I hate it when that happens! You know, when something gets stuck in your head. Someone sings or whistles a familiar tune in your hearing and so you have to listen to it for the rest of the day. That annoying tune just won’t leave your head. I often joke with pastor friends when I see them on Monday and they ask me how services went on Sunday. I like to say,
“My sermon was so good, I stopped and took notes on myself.” Well, I didn’t take notes but my Sunday School lesson and the evening message “annoyed” me well into the night and was still hanging around this morning. I couldn’t shake the thought of my responsibility to love truth and to love others.

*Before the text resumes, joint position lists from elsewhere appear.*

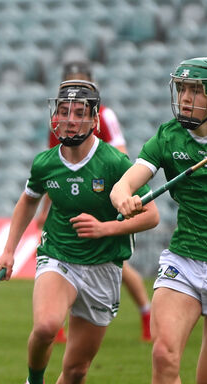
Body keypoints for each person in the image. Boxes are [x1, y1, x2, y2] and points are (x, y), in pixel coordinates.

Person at [0, 80, 159, 384]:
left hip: (103, 269)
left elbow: (151, 216)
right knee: (46, 326)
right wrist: (7, 251)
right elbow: (27, 203)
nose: (69, 121)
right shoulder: (46, 162)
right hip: (59, 257)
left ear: (94, 120)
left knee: (77, 369)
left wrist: (108, 227)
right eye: (63, 112)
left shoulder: (115, 163)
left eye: (79, 113)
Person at [111, 57, 207, 384]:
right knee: (163, 353)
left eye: (196, 90)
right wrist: (124, 196)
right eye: (182, 89)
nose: (187, 98)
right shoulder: (169, 136)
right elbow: (131, 179)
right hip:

I kept hearing myself say, “You must love others enough to tell them the truth about their sin.” I thought about the responsibility that we have, as a church, to love and care for those whose names appear on our rolls but have never been confronted about their lack of involvement or their failure to attend. I’ve thought about those I’ve offended or who have offended me and I did nothing about it. It was just easier to “let it slide” than to confront it or confess my own sin. I tried to rationalize it. I tried to generalize it; after all we’re all guilty of this sort of thing aren’t we? I tried to ignore it. But like an annoying tune it just wouldn’t go away. There was only one way to deal with it – confess it. Own it. Repent. I hate it when that happens – no, I rejoice when that happens. I rejoice because it is the gracious work of my Father who loves me too much to allow me to continue in my sin.
It’s a good hurt. No, the problem isn’t solved. I’ll fail again. But for now I’m on the right path and I’ve grown a bit in the process. I’ll see you Sunday.